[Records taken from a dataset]
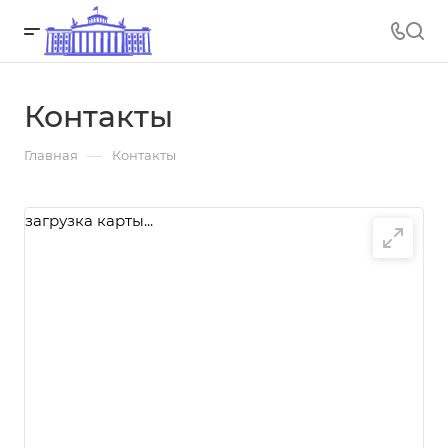
Контакты
—
Главная
Контакты
загрузка карты...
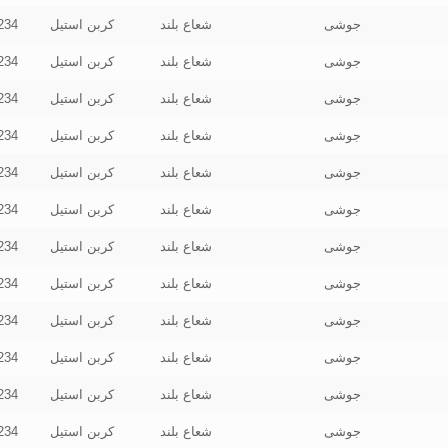
جوشی
شعاع بلند
کربن استیل
234
جوشی
شعاع بلند
کربن استیل
234
جوشی
شعاع بلند
کربن استیل
234
جوشی
شعاع بلند
کربن استیل
234
جوشی
شعاع بلند
کربن استیل
234
جوشی
شعاع بلند
کربن استیل
234
جوشی
شعاع بلند
کربن استیل
234
جوشی
شعاع بلند
کربن استیل
234
جوشی
شعاع بلند
کربن استیل
234
جوشی
شعاع بلند
کربن استیل
234
جوشی
شعاع بلند
کربن استیل
234
جوشی
شعاع بلند
کربن استیل
234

## Task details
Reproduce every line of the data above word for word, leaving out the pictures.

## Task answer
Контакты
—
Главная
Контакты
загрузка карты...
جوشی
شعاع بلند
کربن استیل
234
جوشی
شعاع بلند
کربن استیل
234
جوشی
شعاع بلند
کربن استیل
234
جوشی
شعاع بلند
کربن استیل
234
جوشی
شعاع بلند
کربن استیل
234
جوشی
شعاع بلند
کربن استیل
234
جوشی
شعاع بلند
کربن استیل
234
جوشی
شعاع بلند
کربن استیل
234
جوشی
شعاع بلند
کربن استیل
234
جوشی
شعاع بلند
کربن استیل
234
جوشی
شعاع بلند
کربن استیل
234
جوشی
شعاع بلند
کربن استیل
234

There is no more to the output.